Method: text.synthesize

Synthesizes speech synchronously: receive results after all text input has been processed.

HTTP request

POST https://texttospeech.googleapis.com/v1/text:synthesize

The URL uses gRPC Transcoding syntax.

Request body

The request body contains data with the following structure:

JSON representation
{
  "input": {
    object (SynthesisInput)
  },
  "voice": {
    object (VoiceSelectionParams)
  },
  "audioConfig": {
    object (AudioConfig)
  },
  "advancedVoiceOptions": {
    object (AdvancedVoiceOptions)
  }
}
Fields
input

object (SynthesisInput)

Required. The Synthesizer requires either plain text or SSML as input.

voice

object (VoiceSelectionParams)

Required. The desired voice of the synthesized audio.

audioConfig

object (AudioConfig)

Required. The configuration of the synthesized audio.

advancedVoiceOptions

object (AdvancedVoiceOptions)

Advanced voice options.

Response body

The message returned to the client by the text.synthesize method.

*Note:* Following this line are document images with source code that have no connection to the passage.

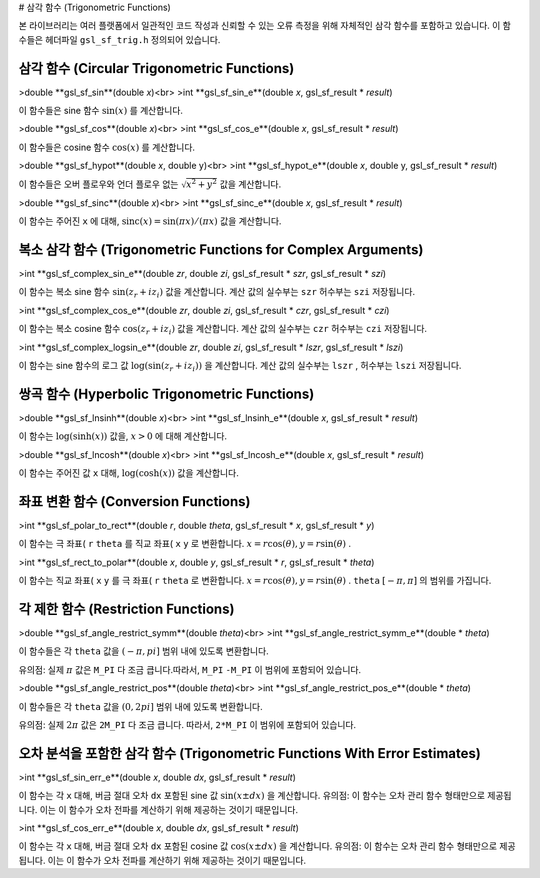 
# 삼각 함수 (Trigonometric Functions)

본 라이브러리는 여러 플랫폼에서 일관적인 코드 작성과 신뢰할 수 있는 오류 측정을 위해 자체적인 삼각 함수를 포함하고 있습니다. 이 함수들은 헤더파일  ``gsl_sf_trig.h``  정의되어 있습니다.

삼각 함수 (Circular Trigonometric Functions)
-------------------------

>double **gsl_sf_sin**(double *x*)<br>
>int **gsl_sf_sin_e**(double *x*, gsl_sf_result * *result*)

이 함수들은 sine 함수  :math:`\sin(x)` 를 계산합니다.

>double **gsl_sf_cos**(double *x*)<br>
>int **gsl_sf_cos_e**(double *x*, gsl_sf_result * *result*)

이 함수들은 cosine 함수  :math:`\cos(x)` 를 계산합니다.

>double **gsl_sf_hypot**(double *x*, double y)<br>
>int **gsl_sf_hypot_e**(double *x*, double y, gsl_sf_result * *result*)

이 함수들은 오버 플로우와 언더 플로우 없는  :math:`\sqrt{x^2+y^2}`  값을 계산합니다.

>double **gsl_sf_sinc**(double *x*)<br>
>int **gsl_sf_sinc_e**(double *x*, gsl_sf_result * *result*)

이 함수는 주어진  ``x`` 에 대해,  :math:`\text{sinc}(x) = \sin(\pi x)/(\pi x)`  값을 계산합니다.

복소 삼각 함수 (Trigonometric Functions for Complex Arguments)
-------------------------

>int **gsl_sf_complex_sin_e**(double *zr*, double *zi*, gsl_sf_result * *szr*, gsl_sf_result * *szi*)

이 함수는 복소 sine 함수  :math:`\sin(z_r + i z_i)`  값을 계산합니다. 계산 값의 실수부는  ``szr``  허수부는  ``szi``  저장됩니다.

>int **gsl_sf_complex_cos_e**(double *zr*, double *zi*, gsl_sf_result * *czr*, gsl_sf_result * *czi*)

이 함수는 복소 cosine 함수  :math:`\cos(z_r + i z_i)`  값을 계산합니다. 계산 값의 실수부는  ``czr``  허수부는  ``czi``  저장됩니다.

>int **gsl_sf_complex_logsin_e**(double *zr*, double *zi*, gsl_sf_result * *lszr*, gsl_sf_result * *lszi*)

이 함수는 sine 함수의 로그 값  :math:`\log(\sin(z_r + i z_i))` 을 계산합니다. 계산 값의 실수부는  ``lszr`` , 허수부는  ``lszi``  저장됩니다.


쌍곡 함수 (Hyperbolic Trigonometric Functions)
-------------------------

>double **gsl_sf_lnsinh**(double *x*)<br>
>int **gsl_sf_lnsinh_e**(double *x*, gsl_sf_result * *result*)

이 함수는  :math:`\log(\text{sinh}(x))`  값을,  :math:`x>0` 에 대해 계산합니다.

>double **gsl_sf_lncosh**(double *x*)<br>
>int **gsl_sf_lncosh_e**(double *x*, gsl_sf_result * *result*)

이 함수는 주어진 값  ``x``  대해,  :math:`\log(\text{cosh}(x))`  값을 계산합니다.

좌표 변환 함수 (Conversion Functions)
-------------------------

>int **gsl_sf_polar_to_rect**(double *r*, double *theta*, gsl_sf_result * *x*, gsl_sf_result * *y*)

이 함수는 극 좌표( ``r``   ``theta`` 를 직교 좌표( ``x``  ``y`` 로 변환합니다.  :math:`x = r \cos(\theta), y= r\sin(\theta)` .


>int **gsl_sf_rect_to_polar**(double *x*, double *y*, gsl_sf_result * *r*, gsl_sf_result * *theta*)

이 함수는 직교 좌표( ``x``  ``y`` 를 극 좌표( ``r``  ``theta`` 로 변환합니다.  :math:`x = r \cos(\theta), y= r\sin(\theta)` .  ``theta``   :math:`[-\pi, \pi]` 의 범위를 가집니다.

각 제한 함수 (Restriction Functions)
-------------------------

>double **gsl_sf_angle_restrict_symm**(double *theta*)<br>
>int **gsl_sf_angle_restrict_symm_e**(double * *theta*)

이 함수들은 각  ``theta`` 값을  :math:`(-\pi, pi]`  범위 내에 있도록 변환합니다.

유의점: 실제  :math:`\pi`  값은  ``M_PI`` 다 조금 큽니다.따라서,  ``M_PI``   ``-M_PI``  이 범위에 포함되어 있습니다.


>double **gsl_sf_angle_restrict_pos**(double *theta*)<br>
>int **gsl_sf_angle_restrict_pos_e**(double * *theta*)

이 함수들은 각  ``theta`` 값을  :math:`(0, 2pi]`  범위 내에 있도록 변환합니다.

유의점: 실제  :math:`2\pi`  값은  ``2M_PI`` 다 조금 큽니다. 따라서,  ``2*M_PI``  이 범위에 포함되어 있습니다.

오차 분석을 포함한 삼각 함수 (Trigonometric Functions With Error Estimates)
-------------------------


>int **gsl_sf_sin_err_e**(double *x*, double *dx*, gsl_sf_result * *result*)

이 함수는 각  ``x``  대해, 버금 절대 오차  ``dx``  포함된 sine 값  :math:`\sin(x \pm dx)` 을 계산합니다. 유의점: 이 함수는 오차 관리 함수 형태만으로 제공됩니다. 이는 이 함수가 오차 전파를 계산하기 위해 제공하는 것이기 때문입니다.

>int **gsl_sf_cos_err_e**(double *x*, double *dx*, gsl_sf_result * *result*)

이 함수는 각  ``x``  대해, 버금 절대 오차  ``dx``  포함된 cosine 값  :math:`\cos(x \pm dx)` 을 계산합니다. 유의점: 이 함수는 오차 관리 함수 형태만으로 제공됩니다. 이는 이 함수가 오차 전파를 계산하기 위해 제공하는 것이기 때문입니다.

If successful, the response body contains data with the following structure:

JSON representation
{
  "audioContent": string
}
Fields
audioContent

string (bytes format)

The audio data bytes encoded as specified in the request, including the header for encodings that are wrapped in containers (e.g. MP3, OGG_OPUS). For LINEAR16 audio, we include the WAV header. Note: as with all bytes fields, protobuffers use a pure binary representation, whereas JSON representations use base64.

A base64-encoded string.

Authorization scopes

Requires the following OAuth scope:

  • https://www.googleapis.com/auth/cloud-platform

For more information, see the Authentication Overview.

AdvancedVoiceOptions

Used for advanced voice options.

JSON representation
{
  "lowLatencyJourneySynthesis": boolean
}
Fields
lowLatencyJourneySynthesis

boolean

Only for Journey voices. If false, the synthesis is context aware and has a higher latency.